Foodborne bacteria may cause half a million UTIs each year: Study

 E. coli strains from meat products might be responsible for up to 640,000 urinary tract infections in the U.S. every year, according to a new study from researchers at George Washington University in Washington, D.C. 

The study was recently published in One Health and involved 1,188 samples from humans and 1,932 samples from meat, including chicken, turkey and pork. Using these samples and a new genomic approach, researchers estimated the bacteria from meat sources caused between 480,000 and 640,000 urinary tract infections every year.
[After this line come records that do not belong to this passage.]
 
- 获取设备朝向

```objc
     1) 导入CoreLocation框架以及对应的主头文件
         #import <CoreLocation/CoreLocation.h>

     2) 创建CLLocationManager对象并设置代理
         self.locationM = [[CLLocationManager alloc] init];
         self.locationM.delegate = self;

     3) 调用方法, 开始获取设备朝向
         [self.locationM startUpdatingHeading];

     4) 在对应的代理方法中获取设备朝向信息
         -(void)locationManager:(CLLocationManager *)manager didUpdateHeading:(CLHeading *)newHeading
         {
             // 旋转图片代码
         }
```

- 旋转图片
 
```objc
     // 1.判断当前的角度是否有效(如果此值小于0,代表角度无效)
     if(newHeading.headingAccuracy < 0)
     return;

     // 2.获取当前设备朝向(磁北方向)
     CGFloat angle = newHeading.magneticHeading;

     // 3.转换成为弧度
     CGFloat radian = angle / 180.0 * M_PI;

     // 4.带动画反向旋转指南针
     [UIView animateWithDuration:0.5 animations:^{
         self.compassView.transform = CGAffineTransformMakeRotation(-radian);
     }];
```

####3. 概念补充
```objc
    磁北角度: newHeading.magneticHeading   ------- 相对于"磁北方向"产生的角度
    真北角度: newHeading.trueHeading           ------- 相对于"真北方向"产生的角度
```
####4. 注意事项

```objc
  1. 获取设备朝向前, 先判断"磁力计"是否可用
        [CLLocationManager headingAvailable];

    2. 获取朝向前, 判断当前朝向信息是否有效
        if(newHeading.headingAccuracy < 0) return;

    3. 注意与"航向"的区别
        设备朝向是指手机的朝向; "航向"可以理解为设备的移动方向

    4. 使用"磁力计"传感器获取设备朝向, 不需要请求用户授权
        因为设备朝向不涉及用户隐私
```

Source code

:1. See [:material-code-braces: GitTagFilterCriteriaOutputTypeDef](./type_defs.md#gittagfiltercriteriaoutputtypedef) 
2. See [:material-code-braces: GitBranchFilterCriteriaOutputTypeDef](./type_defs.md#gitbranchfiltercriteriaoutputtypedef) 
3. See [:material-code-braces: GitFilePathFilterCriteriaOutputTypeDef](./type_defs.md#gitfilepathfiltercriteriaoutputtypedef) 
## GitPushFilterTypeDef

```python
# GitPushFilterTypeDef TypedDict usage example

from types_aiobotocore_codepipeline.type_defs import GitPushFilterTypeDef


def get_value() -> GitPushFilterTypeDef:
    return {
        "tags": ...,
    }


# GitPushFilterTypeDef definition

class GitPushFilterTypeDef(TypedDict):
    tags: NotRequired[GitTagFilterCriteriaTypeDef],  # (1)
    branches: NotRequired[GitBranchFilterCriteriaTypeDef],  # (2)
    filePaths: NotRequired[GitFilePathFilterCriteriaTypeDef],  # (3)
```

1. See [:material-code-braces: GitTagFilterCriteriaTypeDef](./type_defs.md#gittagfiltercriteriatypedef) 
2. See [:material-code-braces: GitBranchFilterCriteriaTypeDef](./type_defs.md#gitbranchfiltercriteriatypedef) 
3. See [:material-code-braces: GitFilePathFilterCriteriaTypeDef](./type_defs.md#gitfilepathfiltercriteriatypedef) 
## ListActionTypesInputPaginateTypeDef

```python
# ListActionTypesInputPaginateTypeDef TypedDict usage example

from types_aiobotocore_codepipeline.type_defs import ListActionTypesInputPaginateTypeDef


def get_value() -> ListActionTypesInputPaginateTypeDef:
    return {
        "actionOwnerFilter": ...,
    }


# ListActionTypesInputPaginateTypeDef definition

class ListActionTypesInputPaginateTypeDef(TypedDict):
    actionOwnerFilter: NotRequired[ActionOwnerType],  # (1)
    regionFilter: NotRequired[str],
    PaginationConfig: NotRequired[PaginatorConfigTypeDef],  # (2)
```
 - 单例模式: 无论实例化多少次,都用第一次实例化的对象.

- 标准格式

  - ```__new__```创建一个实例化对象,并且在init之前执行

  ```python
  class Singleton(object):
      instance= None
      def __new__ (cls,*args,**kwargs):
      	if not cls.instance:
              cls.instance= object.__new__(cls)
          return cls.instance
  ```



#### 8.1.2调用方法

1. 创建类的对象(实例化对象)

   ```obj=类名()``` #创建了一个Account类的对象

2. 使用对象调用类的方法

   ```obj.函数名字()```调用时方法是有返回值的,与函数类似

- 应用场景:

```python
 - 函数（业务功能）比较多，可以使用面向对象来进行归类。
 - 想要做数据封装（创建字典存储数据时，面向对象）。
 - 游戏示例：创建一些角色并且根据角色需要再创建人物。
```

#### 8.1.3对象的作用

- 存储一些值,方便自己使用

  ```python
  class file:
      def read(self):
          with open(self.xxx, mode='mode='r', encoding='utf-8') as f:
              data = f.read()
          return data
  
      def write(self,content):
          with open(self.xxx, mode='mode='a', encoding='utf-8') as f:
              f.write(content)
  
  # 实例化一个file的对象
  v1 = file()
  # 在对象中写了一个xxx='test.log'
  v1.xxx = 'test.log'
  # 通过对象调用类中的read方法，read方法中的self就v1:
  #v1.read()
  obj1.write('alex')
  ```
Overall, researchers estimate 8 percent of UTIs caused by E. coli — which most are — are acquired from meat. 

"E. coli bacteria adapts to its host, so each sample of bacteria we found had its own packet of DNA," Lance Price, PhD, one of the study authors and a professor of environmental and occupational health at GWU, told The Washington Post. "We then developed a statistical model which analyzed all that DNA and predicted whether that bacteria came from an animal, and if so, which animal."

The study has "substantial" implications for public health, researchers said. The new understanding of how a foodborne infection can show up is also paving the way for new interventions. 

"We have identified the really risky strains of E. coli in animals," Dr. Price said. "And now we can vaccinate them against these specific bacteria, resulting in a win-win for public health as well as the animal industry."